Pero los críticos empecinados se despojan de toda empatía y humanidad cuando se trata de Israel. Incluso cuando el gobierno de Israel todavía estaba pasmado por la sorpresa del ataque y por su propia ineficiencia, y apenas empezaban a contar a los muertos y desaparecidos, grupos de estudiantes de izquierda en universidades estadounidenses, como Columbia, salieron a protestar contra Israel con gritos y pancartas antisemitas –protestaban contra las víctimas. Sus prejuicios e ideas preconcebidas sobre poderosos y oprimidos simplifican un conflicto que no es en absoluto sencillo. La falta de responsabilidad con que lo hacen es imperdonable y sumamente peligrosa, ya que, como representantes del humanismo, poseen un poder de influencia importante. Las afiliaciones ciegas tienden a cristalizar y rigidizar las ideas y no le hacen ningún favor a los derechos humanos. Las izquierdas de Estados Unidos, Israel, México, Francia, Cuba o Venezuela son muy distintas; tienen muy diferentes agendas, diversos intereses para implementar sus propios conceptos de derechos humanos y variables niveles de corrupción. En el mundo actual la misma persona que se ubica en el centro-izquierda en Israel o los Estados Unidos puede quedar en el centro o centro-derecha en México y en la extrema derecha en Cuba o Venezuela. Pero ser liberal no significa pertenecer a uno u otro partido político; significa ejercer la libertad de pensamiento, de palabra, de expresión. También significa flexibilidad, capacidad de cuestionar y entender que las propias afiliaciones pueden cambiar o entrar en conflicto entre ellas sin implicar por ello una traición. La verdadera deslealtad es permanecer en silencio o tomar partido por algo en lo que no se cree realmente, en nombre de una abstracción. En el mejor de los casos, petrificar el concepto de liberalidad es una pereza intelectual que acaba encarcelando y corrompiendo el flujo de ideas, además de defraudar a la justicia. Los resultados pueden ser peores de lo que pensamos. La historia lo ha demostrado y los hechos actuales nos lo comprueban.

----------------------------------------

CONSIGNA A:
Responde con base en el fragmento sobre la izquierda y el liberalismo:
(i) ¿Qué universidad estadounidense se menciona como lugar de las protestas estudiantiles contra Israel?
(ii) ¿En qué posición política puede quedar en Cuba o Venezuela alguien que en Israel o Estados Unidos se ubica en el centro-izquierda?
(iii) ¿Qué se considera la verdadera deslealtad?
El fragmento y los registros son materiales independientes entre sí.

----------------------------------------

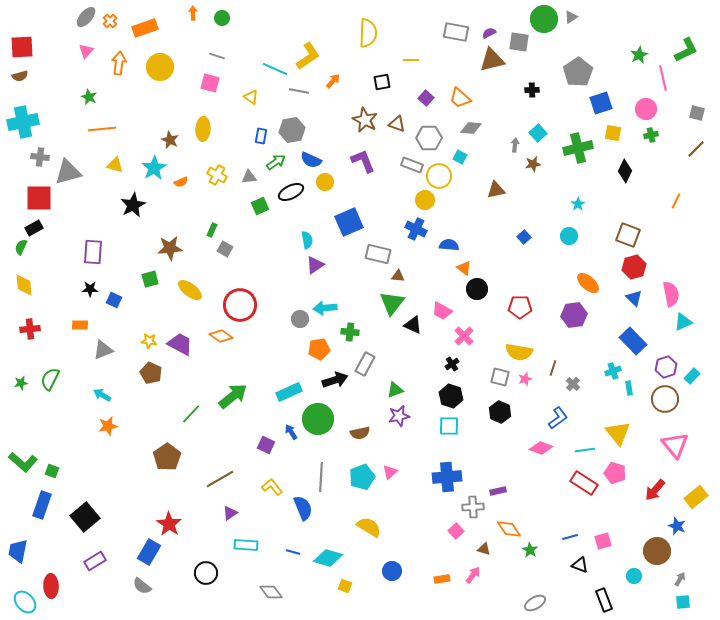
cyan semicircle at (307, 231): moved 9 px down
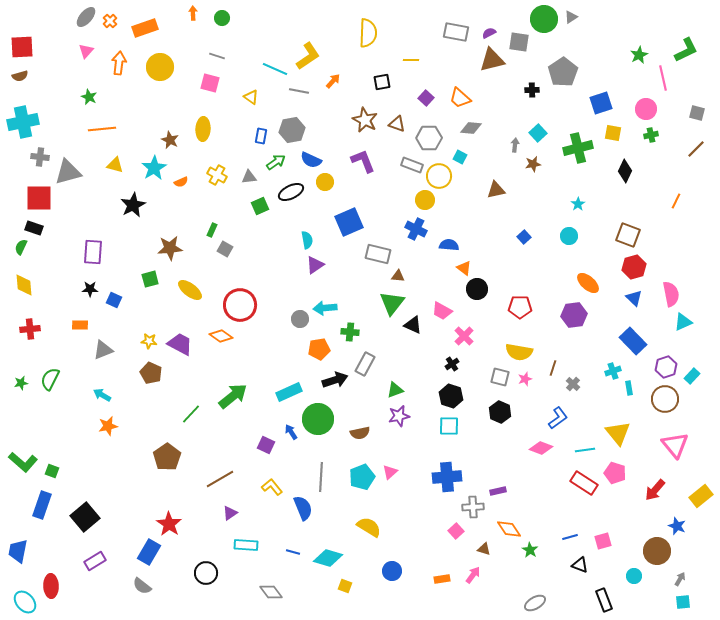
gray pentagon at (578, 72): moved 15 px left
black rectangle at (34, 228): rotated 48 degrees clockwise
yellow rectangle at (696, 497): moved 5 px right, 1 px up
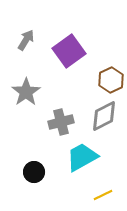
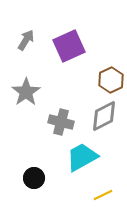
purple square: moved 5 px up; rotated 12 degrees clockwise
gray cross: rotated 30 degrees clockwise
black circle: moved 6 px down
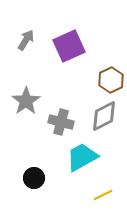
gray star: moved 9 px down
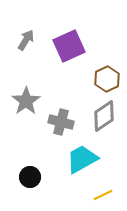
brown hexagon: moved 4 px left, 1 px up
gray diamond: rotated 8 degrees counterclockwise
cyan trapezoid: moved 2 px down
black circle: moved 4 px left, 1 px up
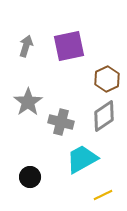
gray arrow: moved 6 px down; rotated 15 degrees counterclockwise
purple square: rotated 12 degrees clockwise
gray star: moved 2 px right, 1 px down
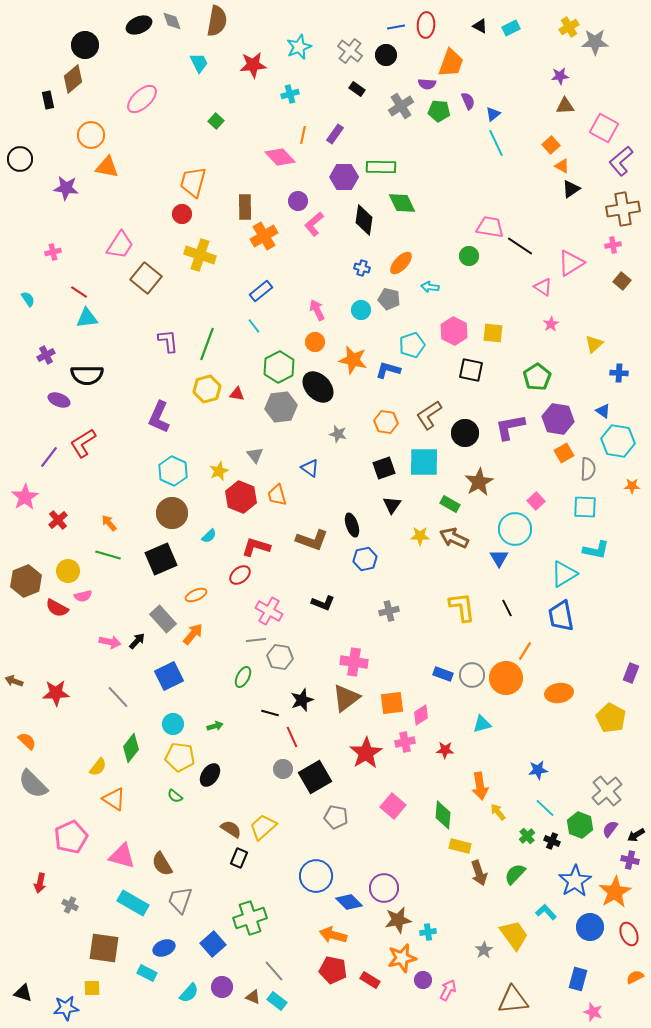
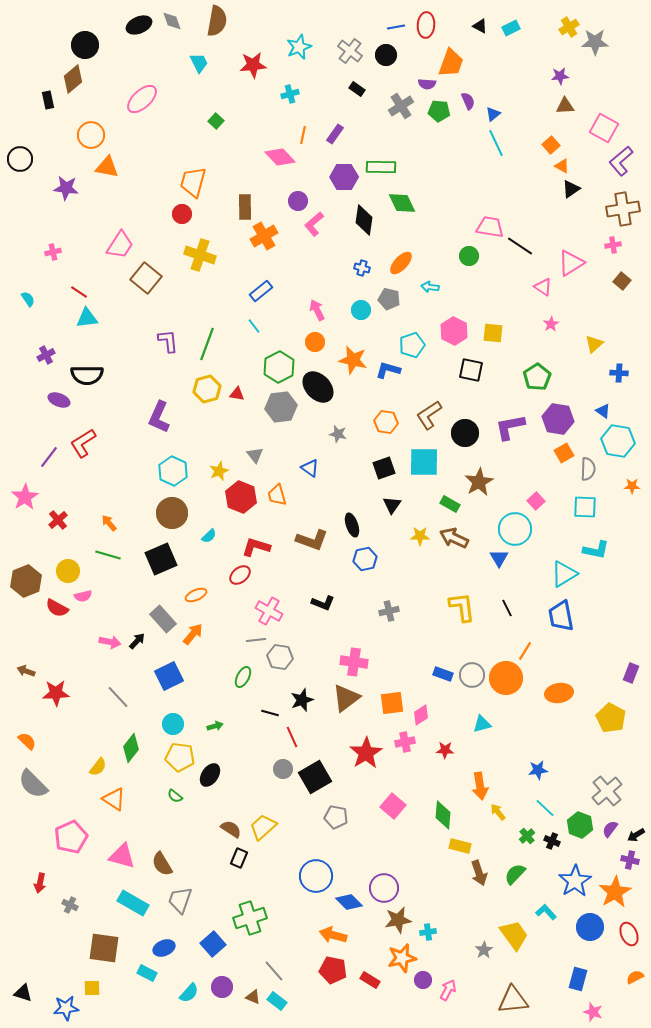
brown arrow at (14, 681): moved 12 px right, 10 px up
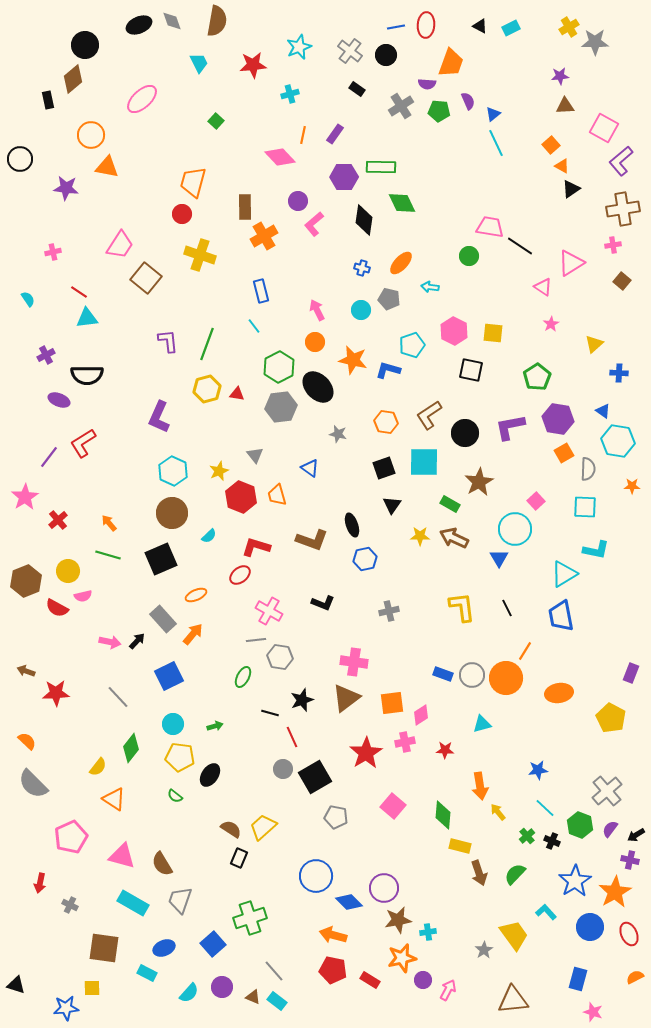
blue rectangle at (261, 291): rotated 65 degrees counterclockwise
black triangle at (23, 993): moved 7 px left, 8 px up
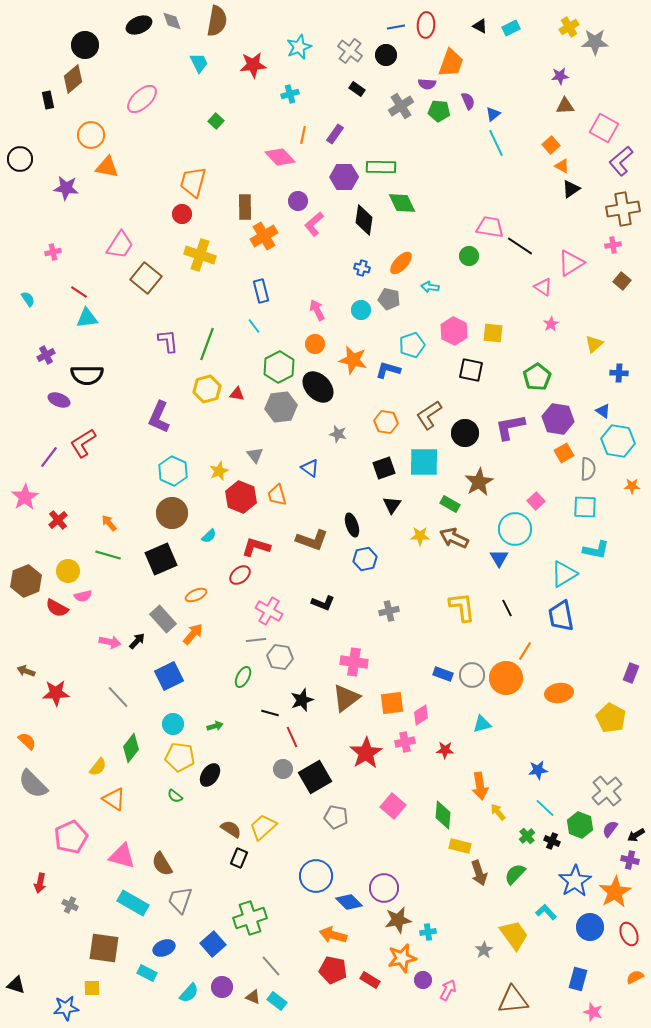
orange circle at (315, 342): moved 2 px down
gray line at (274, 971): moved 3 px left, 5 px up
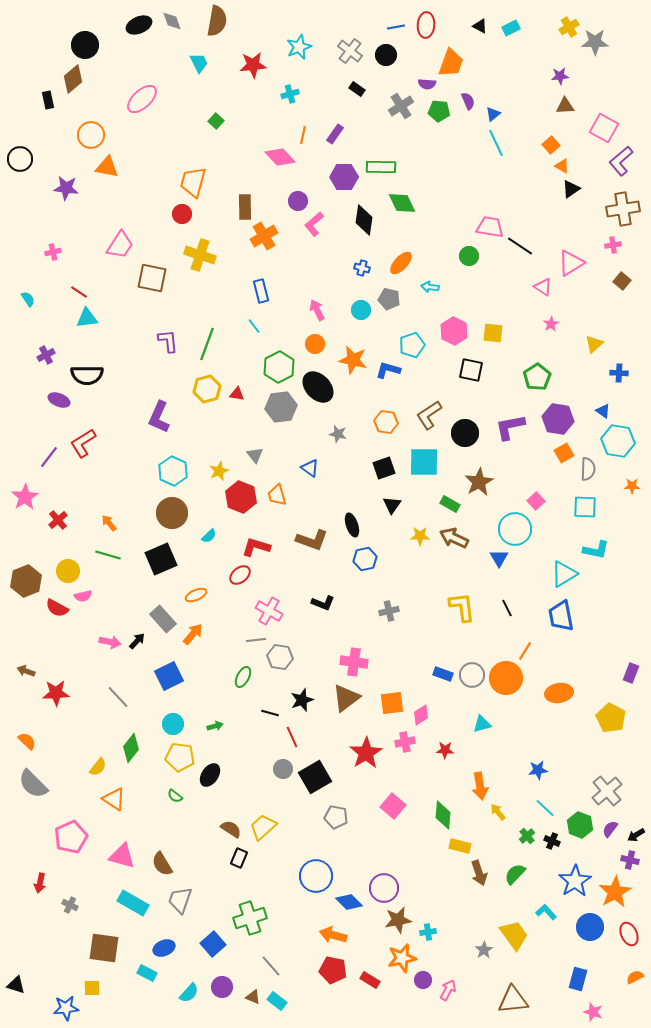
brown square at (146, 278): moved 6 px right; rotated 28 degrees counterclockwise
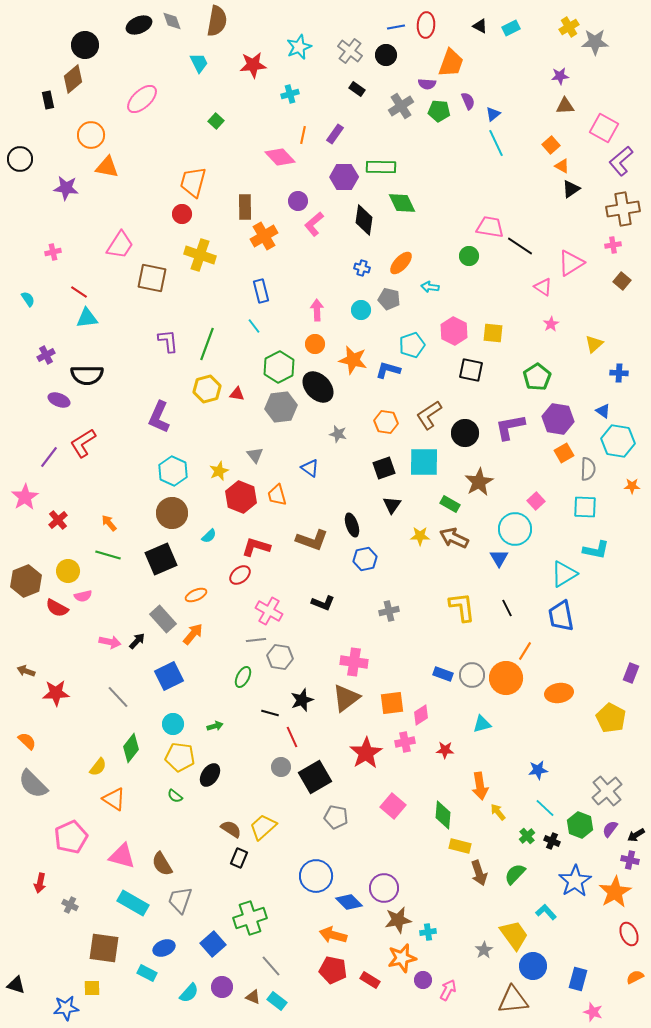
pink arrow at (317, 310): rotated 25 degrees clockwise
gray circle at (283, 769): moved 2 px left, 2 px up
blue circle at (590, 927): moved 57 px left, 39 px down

----------------------------------------

CONSIGNA B: Extrae de los registros, sin alterarlas, las líneas que empiezan en la que contiene «pink arrow at» y siguen hasta el final de los registros, ambos extremos incluidos.

RESPUESTA A:
(i) Columbia.
(ii) En la extrema derecha.
(iii) Permanecer en silencio o tomar partido por algo en lo que no se cree realmente, en nombre de una abstracción.

RESPUESTA B:
pink arrow at (317, 310): rotated 25 degrees clockwise
gray circle at (283, 769): moved 2 px left, 2 px up
blue circle at (590, 927): moved 57 px left, 39 px down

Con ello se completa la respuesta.